Whilst Article 106(2) TFEU has been part of EU law from the very beginning, (then Article 90 EEC), it gained in importance when public services were increasingly subjected to the competition law regime as mentioned above.[1] Neergaard thus describes the provision as being directly in the middle of the diverging interest of market rules and social objectives.[2] With the introduction of what is now Article 14 TFEU (then Article 16 EC) by the Treaty of Amsterdam 1997, the requirement that Member States and the Union ensure that SGEIs are enabled to ‘fulfil their missions’ has been inserted into the Treaty principles even though the scope seems to have been limited.[3] The Treaty of Lisbon broadened Article 14 TFEU by the insertion that the ‘economic and financial conditions’ for the provision of such services need to be ensured and a legislative competence in this respect was given to the EU legislator[4] in addition to the competence of the Commission to issue directives and decisions according to Article 106(3) TFEU.[5] Unlike the latter, which has been used for sectoral regulation and the Altmark package (discussed in Sect. 3.3.5 below), there seems to be a certain reluctance to use the new competence.[6] It is also stressed in Article 14 TFEU that the legislative competence is to be used ‘without prejudice to the competence of the Member States’ and Protocol 26 reiterates the wide discretion of the Member States regarding SGEIs (Article 1) and the exclusive competence regarding non-economic services (Article 2).
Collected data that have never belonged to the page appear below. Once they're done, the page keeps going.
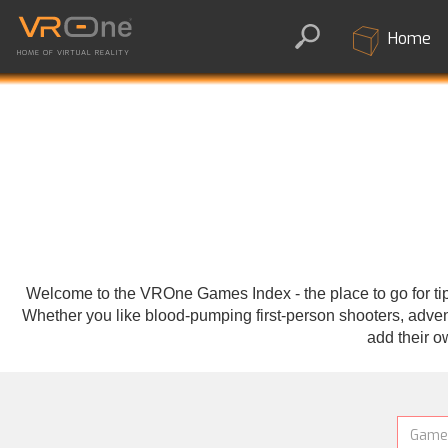
Home
HOME OF VIRTUAL REALITY
Welcome to the VROne Games Index - the place to go for tips
Whether you like blood-pumping first-person shooters, adventu
add their o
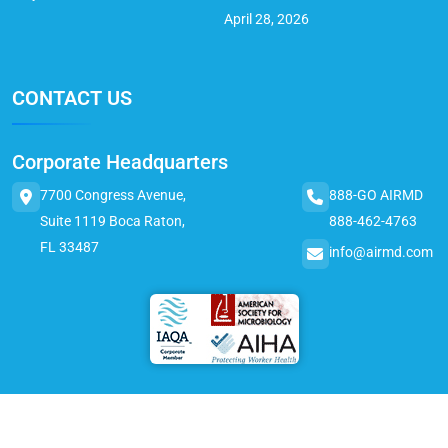
April 28, 2026
CONTACT US
Corporate Headquarters
7700 Congress Avenue,
888-GO AIRMD
Suite 1119 Boca Raton,
888-462-4763
FL 33487
info@airmd.com
© 2025 AirMD. All Rights Reserved.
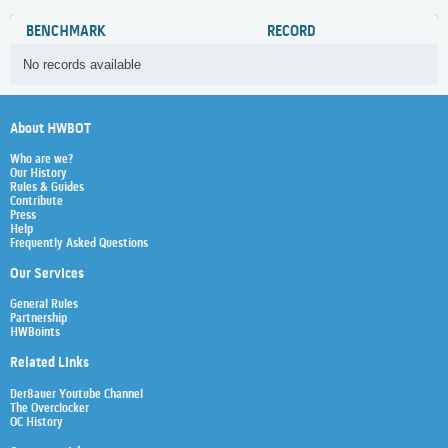
BENCHMARK
RECORD
No records available
About HWBOT
Who are we?
Our History
Rules & Guides
Contribute
Press
Help
Frequently Asked Questions
Our Services
General Rules
Partnership
HWBoints
Related Links
Der8auer Youtube Channel
The Overclocker
OC History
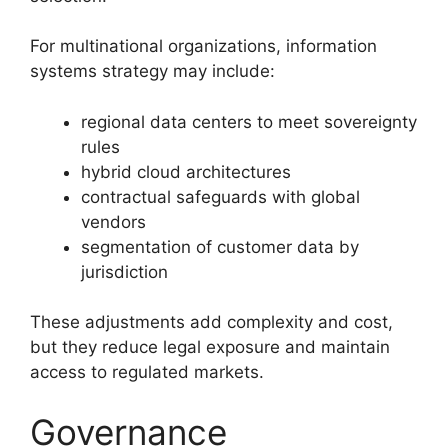
For multinational organizations, information
systems strategy may include:
regional data centers to meet sovereignty
rules
hybrid cloud architectures
contractual safeguards with global
vendors
segmentation of customer data by
jurisdiction
These adjustments add complexity and cost,
but they reduce legal exposure and maintain
access to regulated markets.
Governance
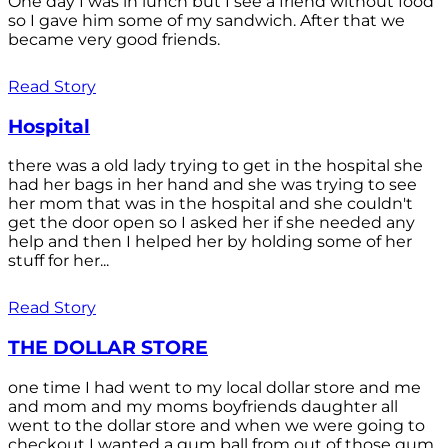
One day I was in lunch but I see a friend without food
so I gave him some of my sandwich. After that we
became very good friends.
Read Story
Hospital
there was a old lady trying to get in the hospital she
had her bags in her hand and she was trying to see
her mom that was in the hospital and she couldn't
get the door open so I asked her if she needed any
help and then I helped her by holding some of her
stuff for her...
Read Story
THE DOLLAR STORE
one time I had went to my local dollar store and me
and mom and my moms boyfriends daughter all
went to the dollar store and when we were going to
checkout I wanted a gum ball from out of those gum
In addition to the Treaties, SGEIs are also mentioned in Article 36 of the Charter of Fundamental Rights of the European Union (Charter), which became legally binding with the Treaty of Lisbon 2007.[7] Aside from the developments in primary law, there have been harmonisation efforts for certain fields of SGEIs in secondary law.[8]

  • [1] Neergaard 2011, p. 176.
  • [2] Neergaard 2009a, p. 17; Neergaard 2009b; p. 195, Neergaard 2011, p. 175. Similarly Sauter2008, p. 167.
  • [3] See Sauter 2008, p. 168 seq, 171 seq; Neergaard 2009b, p. 196 seq; Neergaard 2011, p. 177seq; Sauter 2015, p. 21.
  • [4] This competence is, however, limited to passing regulations, in contrast to the proposed provision in the Constitution, which, in Article III-122, referred to ‘European laws’ in general.
  • [5] See Sauter 2008, p. 169 seq, 172; Neergaard 2011, p. 179.
  • [6] See further Sauter 2015 pp. 23, 27, 222, 241.
  • [7] See Sauter 2008, p. 171 seq; Neergaard 2009b, p. 196 seq; Neergaard 2011, p. 178 seq;Chalmers et al. 2014, Chapter 25 (online resource), p. 26 seq.
  • [8] For more see Chalmers et al. 2014, Chapter 25 (online resource), p. 28 seq, 36 seq.